The most valuable information in MRTs comes from combining information derived from the test with that derived from the other procedures. For example, if a client has pain during active motion and no pain during passive motion, you might suspect a problem with the muscle tendon unit. We can validate our suspicion with a MRT. It is likely that the client will have the same pain when a MRT is done, because it is also using the muscle tendon unit. Since a MRT consists of restricting motion at the joint, it is unlikely that the pain is originating from a joint pathology that involves tissues such as the joint capsule, ligaments, bursa, or any of the other inert tissues of the joint. An inert tissue is one that does not actively cause a contraction, such as the joint capsule or nerve.
Often a client will describe a motion that hurts, such as lifting the arm out to the side of the body while carrying a weight. For example, the client may describe that carrying a heavy briefcase causes shoulder pain. In an effort to hold the briefcase away from the legs, the shoulder is attempting to abduct slightly. When you perform an active range of motion in abduction, the client reports that it does not hurt. When you perform a passive motion in abduction, the client also reports that it doesn't hurt. This seems puzzling.
Why does it hurt when the client attempts to abduct the arm with the briefcase, but not in your office during the evaluation? The difference is the absence of weight (resistance) in the arm. The briefcase is acting as an additional resistance when the client is holding it away from the body. This is a perfect chance to use a manual resistive test to validate your suspicions. If you have this client attempt to abduct the arm against resistance, the client will describe the same pain as when lifting the briefcase.

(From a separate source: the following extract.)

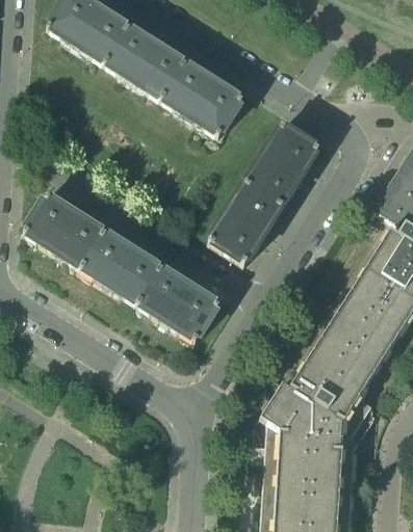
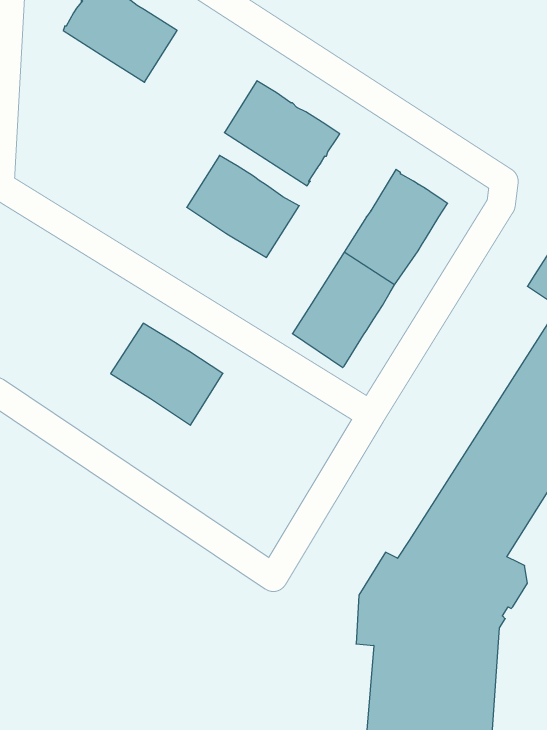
building: [105,26,184,98] -> [187,155,299,257]
building: [24,194,104,267] -> none
building: [137,267,218,340] -> none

What we see here is a common pattern. The muscle injury is not severe enough to be perceived when the client is only lifting up the weight of the arm. However, when overcoming additional resistance (applied by the therapist or the briefcase), the pain is evident. This indicates a lower level of injury to the muscle tendon unit. The pain can be felt when there is greater demand on the muscle fibers, but not when the demand is low, such as lifting the arm by itself.
Another factor that is very important to consider when using MRTs is what the information from the test actually means. For example, what might be the problem if your client reports pain during a manual resistive test? A frequent error of many practitioners is misinterpreting the results of a MRT. If there is pain during a manual resistive test, it is likely that there is a problem with the muscle tendon unit. However, the nature of that problem still needs to be identified. Practitioners like massage therapists who spend a great deal of time dealing with myofascial trigger points and muscular tension may jump to the conclusion that a myofascial trigger point is the cause of pain during a MRT. Myofascial trigger points often do not cause pain with a MRT. They are much more likely to be painful when you press directly on the trigger point itself.
The primary causes of pain with a MRT usually involve a disruption in the fibers of a muscle-tendon unit, such as a muscle strain, tendinitis, or tenosynovitis. Information that is derived during the client history and palpation of the primary region of pain will help verify suspicions as to the cause of the pain. While the manual resistive test is a simple procedure to perform, its value in identifying numerous musculoskeletal problems should not be underestimated.